The setting matched the scale of Lanerie’s run at Churchill Downs. He won 1,245 races at the Louisville track, second only to Hall of Famer Pat Day’s 2,482, and collected 19 riding titles there between 2012 and 2019. His 71-win spring meet in 2012 set a record average of 1.87 victories per day for a spring meet of 30 or more days, a mark that still speaks to how often he turned ordinary mounts into winning afternoons at the Downs.

AI-generated illustration
AI-generated illustration

Lanerie announced on June 12, 2026, that he would retire at the end of the Churchill Downs spring meet on June 28, saying he still loved riding but felt the timing was right and wanted more time with his family. He left the game at 51 with 5,152 victories, more than 35,000 mounts and more than $172 million in purse earnings. That total placed him 34th all-time in racing history and put a hard number on a career that lasted long enough to span eras in Kentucky racing.

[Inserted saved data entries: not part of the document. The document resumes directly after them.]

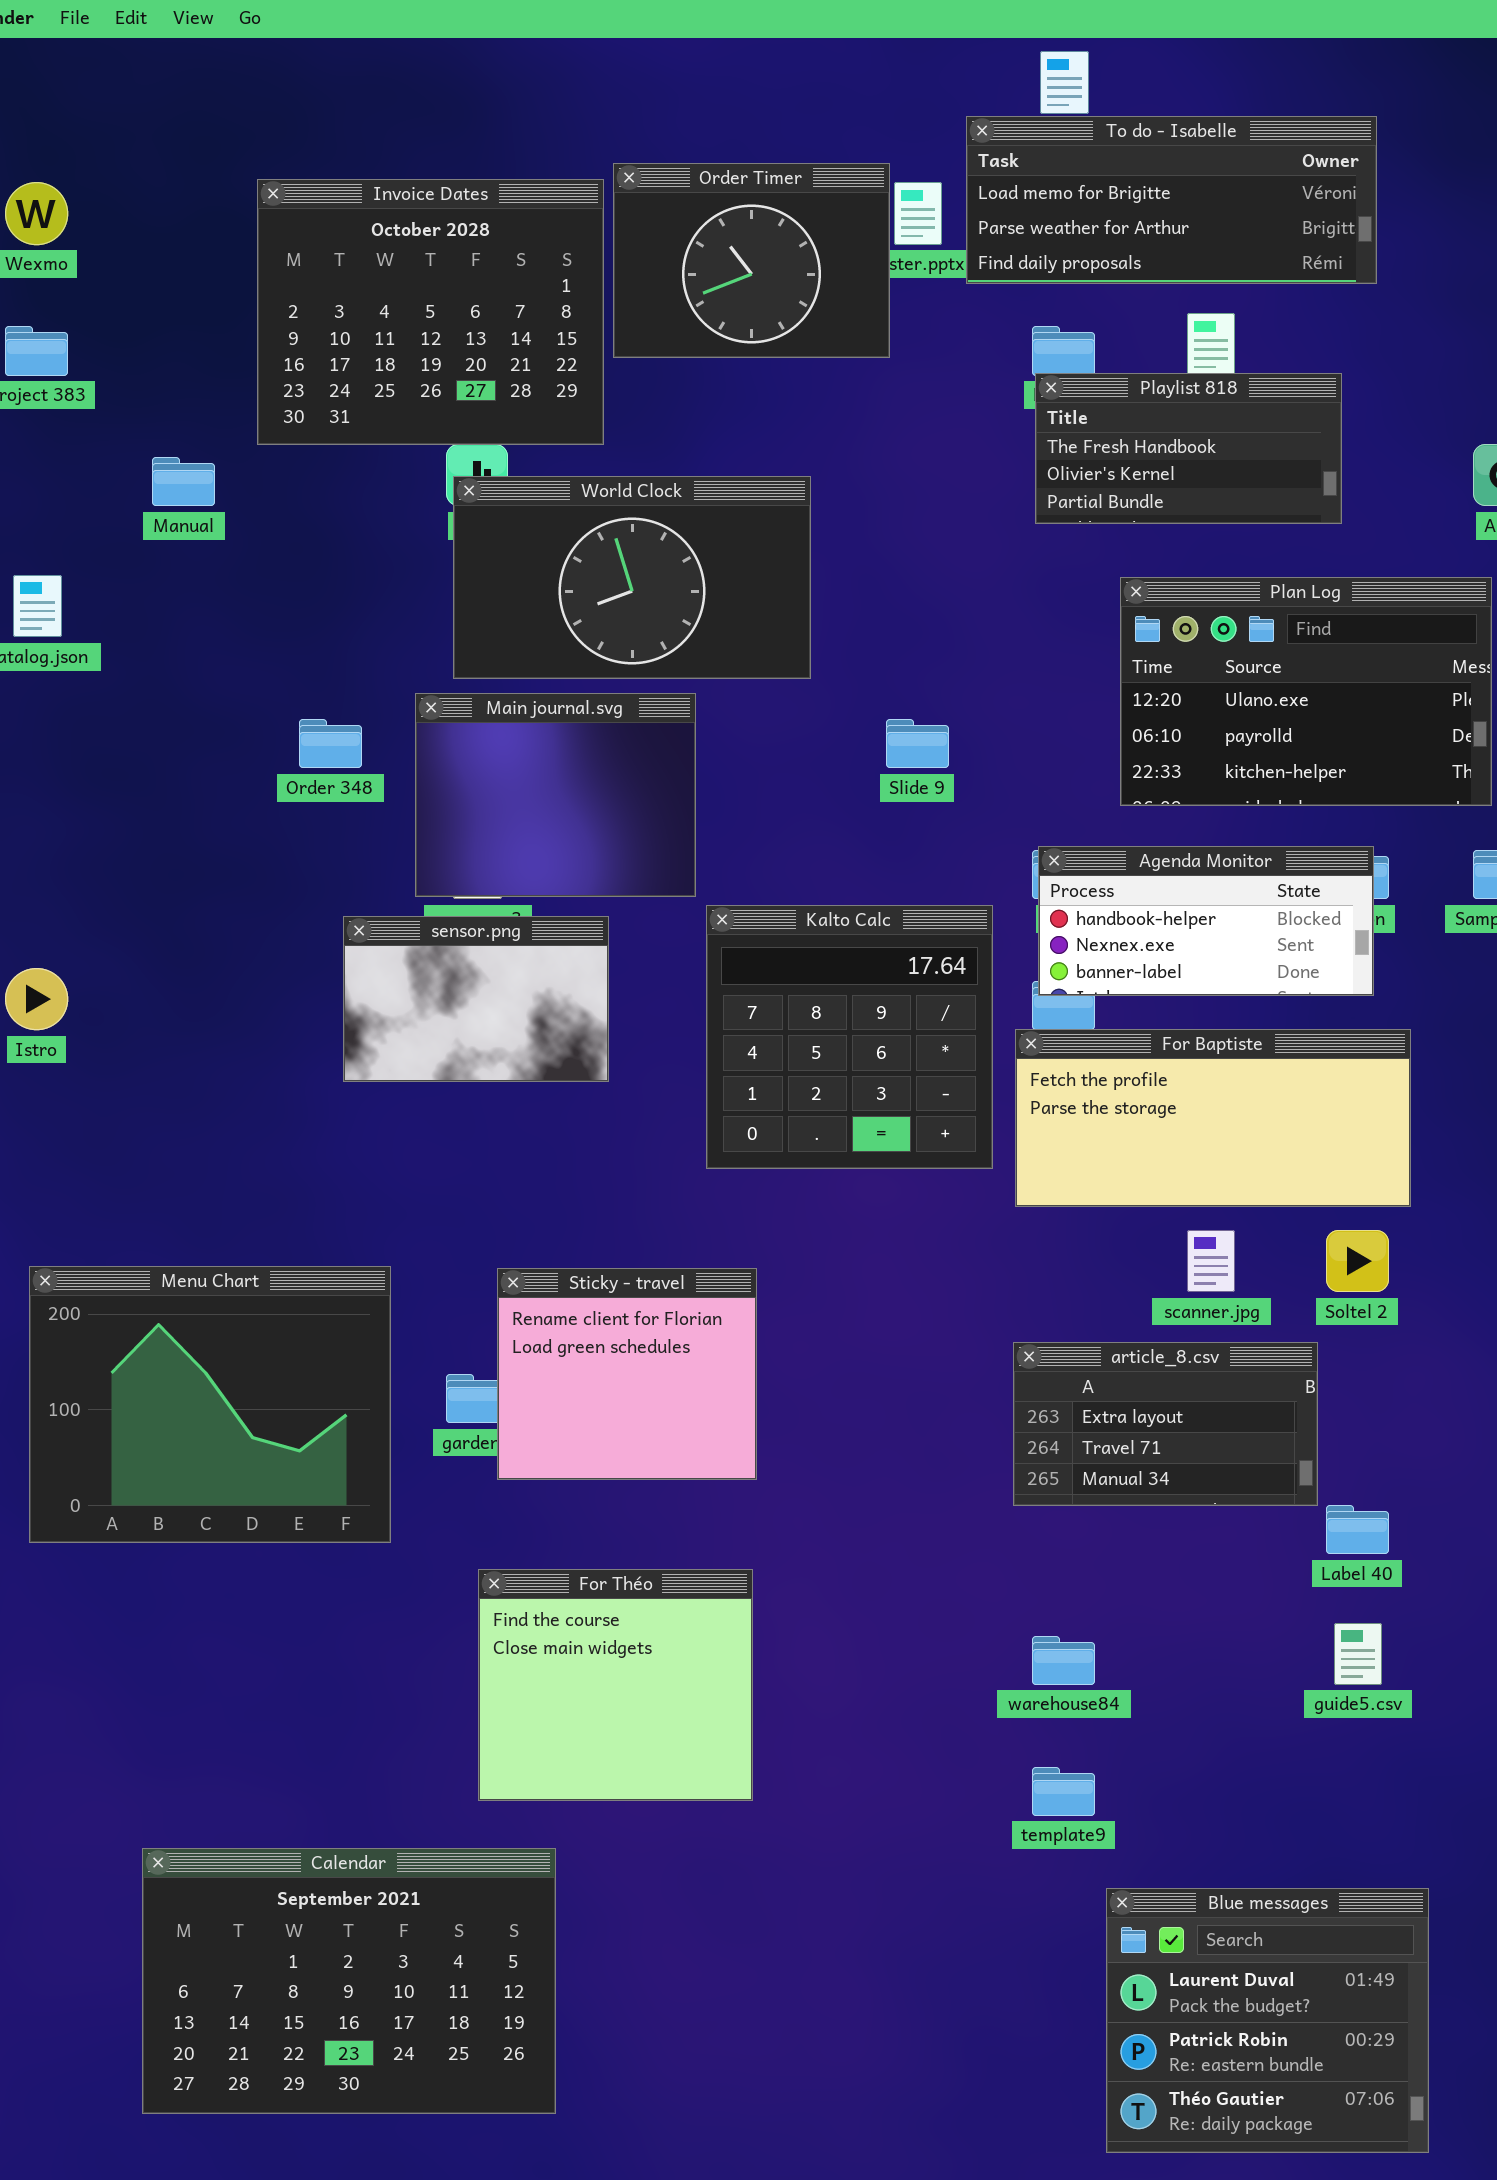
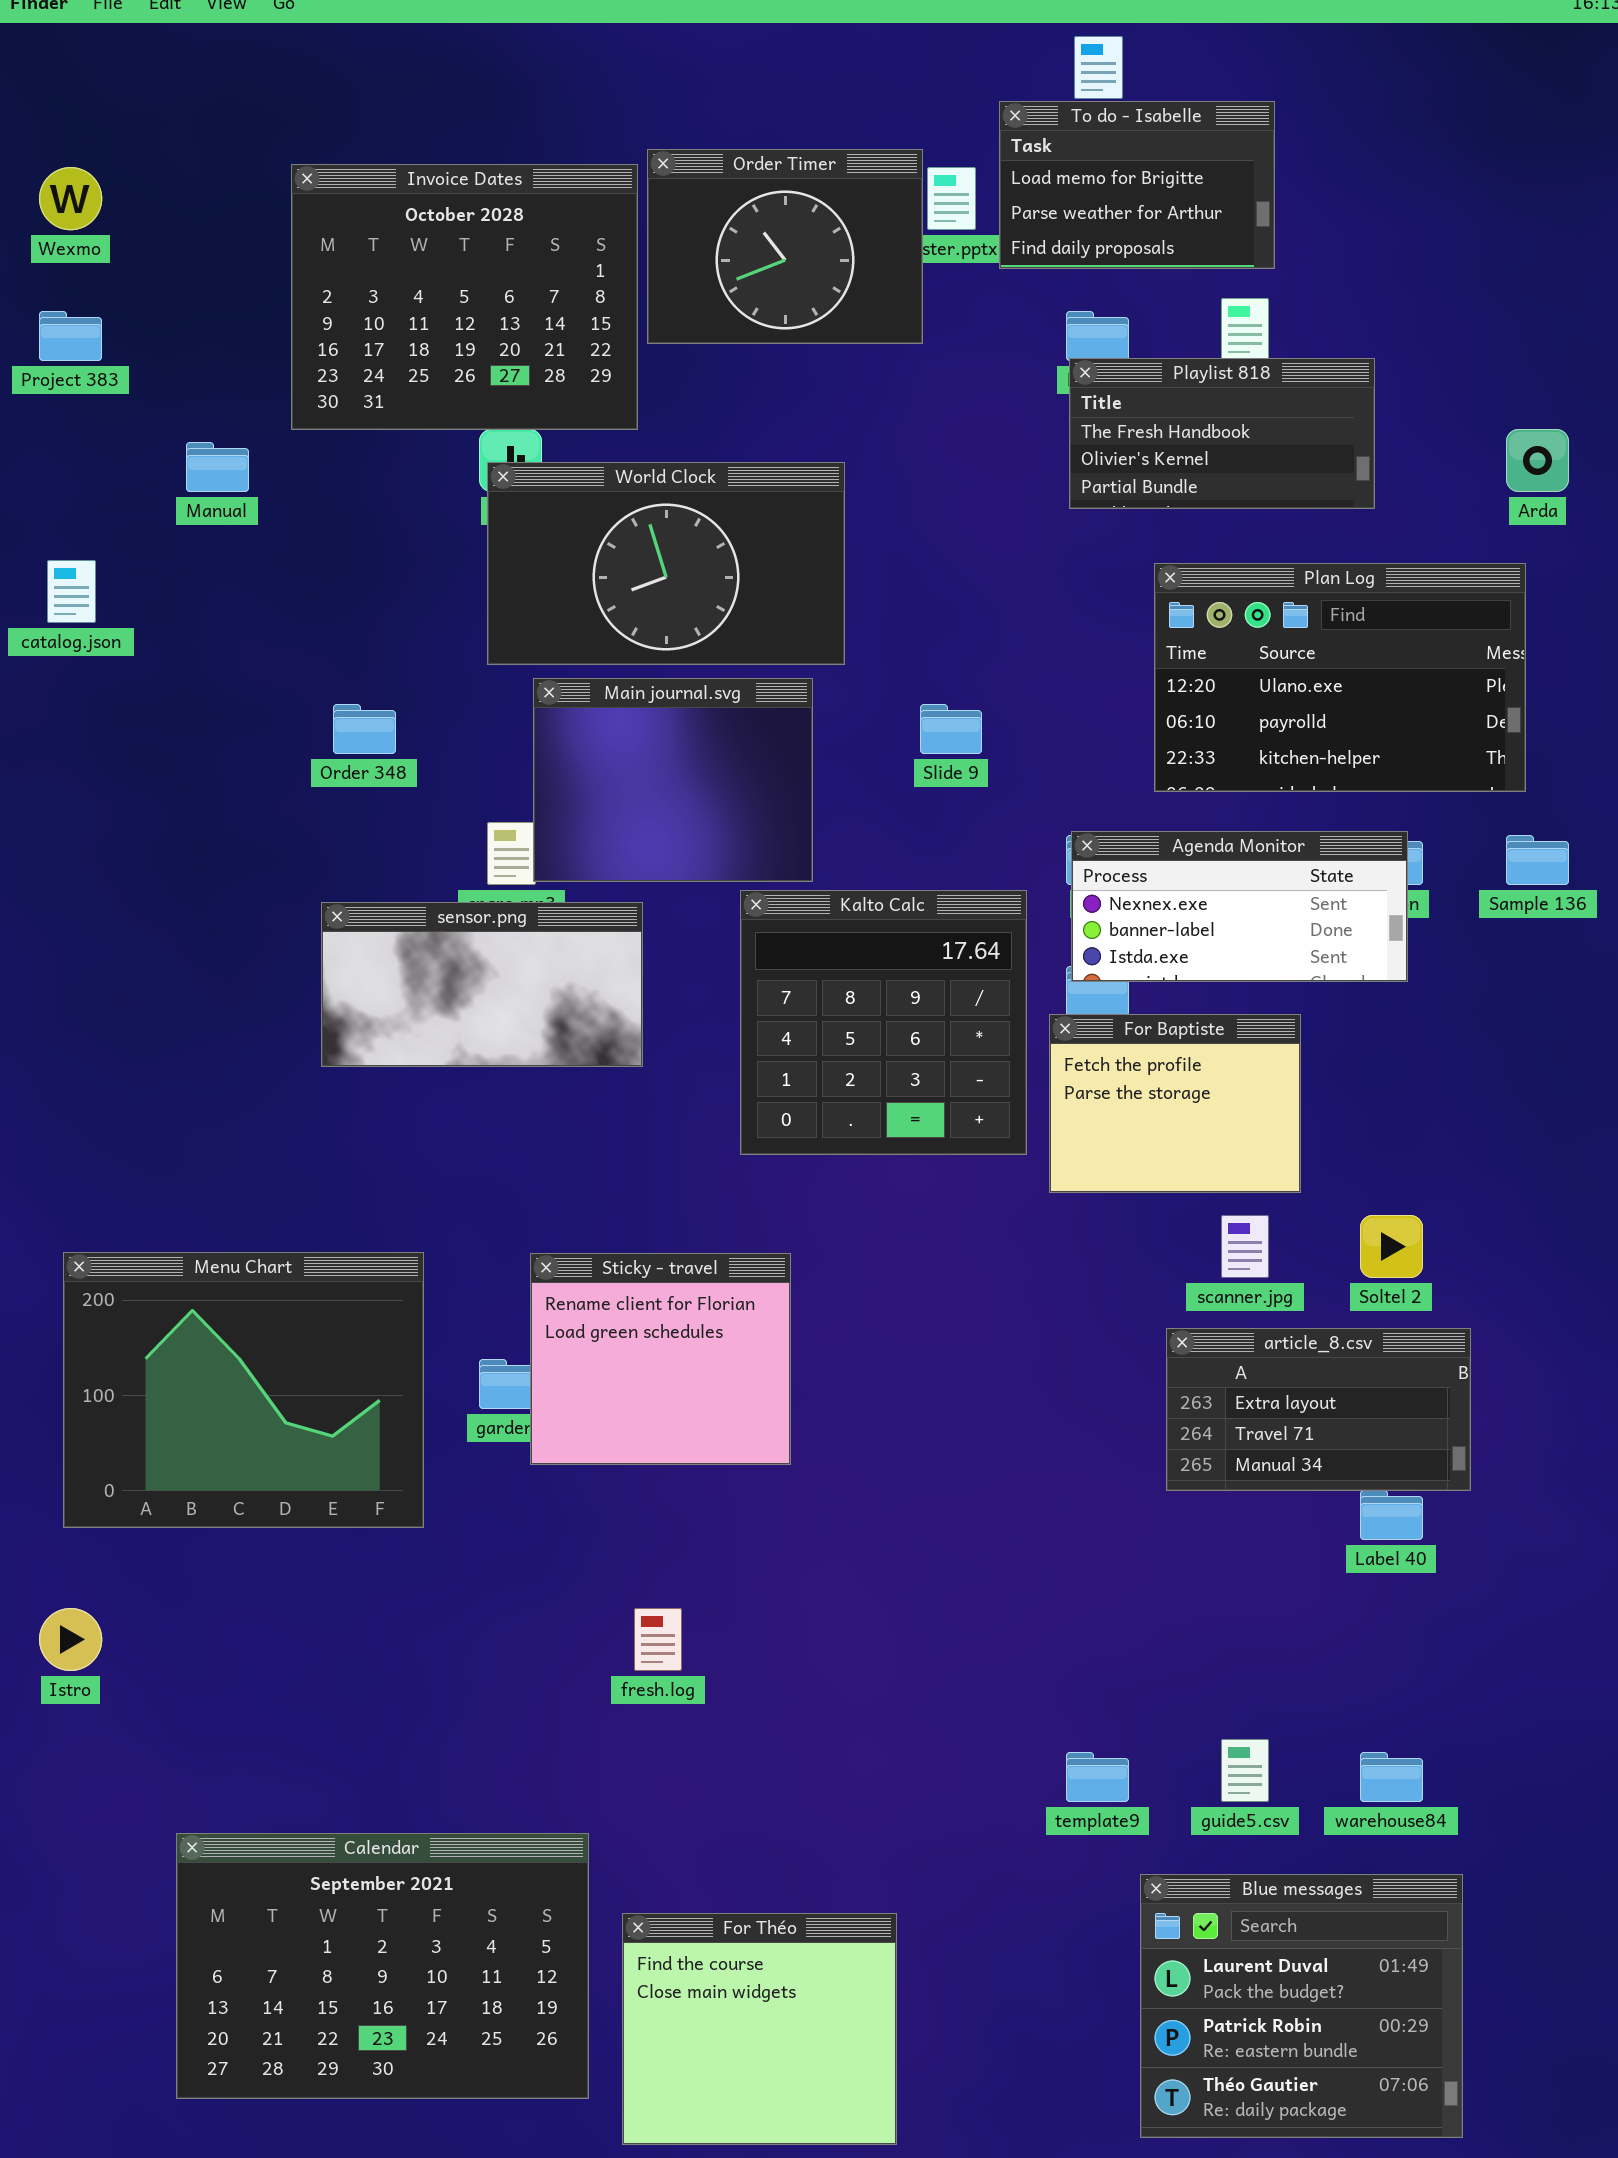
To do - Isabelle: [966,116,1377,284] -> [999,101,1275,269], resized
Main journal.svg: [415,693,696,897] -> [533,678,813,882], moved
Agenda Monitor: [1038,846,1374,996] -> [1071,831,1408,982], scrolled down 1 row
sensor.png: [343,916,609,1082] -> [321,902,643,1067], resized
Istro: [5,968,68,1030] -> [39,1608,102,1671], moved
For Baptiste: [1015,1029,1411,1207] -> [1049,1014,1301,1193], resized
article_8.csv: [1013,1342,1318,1506] -> [1166,1328,1471,1491], moved
For Théo: [478,1569,753,1801] -> [622,1913,897,2145], moved
guide5.csv: [1334,1623,1382,1685] -> [1221,1739,1269,1802], moved
warehouse84: [1032,1636,1095,1685] -> [1360,1752,1423,1802], moved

His first victory came on April 19, 1991, aboard High Hopes Banquet at Evangeline Downs in Louisiana, and his first Churchill Downs win came nearly a decade later, on Nov. 21, 2000, aboard Embraceable for trainer Mike Stidham. On June 27, 2025, Lanerie moved past Calvin Borel for second on Churchill Downs’ all-time rider list, another marker that framed the Hanshin Stakes as more than a final ride.

The race itself carried the kind of stakes that made the farewell matter competitively as well as emotionally. A Grade 3 win with Coal Battle would have capped Lanerie’s career in the winner’s circle, a fitting finish for a rider whose best work was built on showing up when the big races were on the card and the meet was closing fast.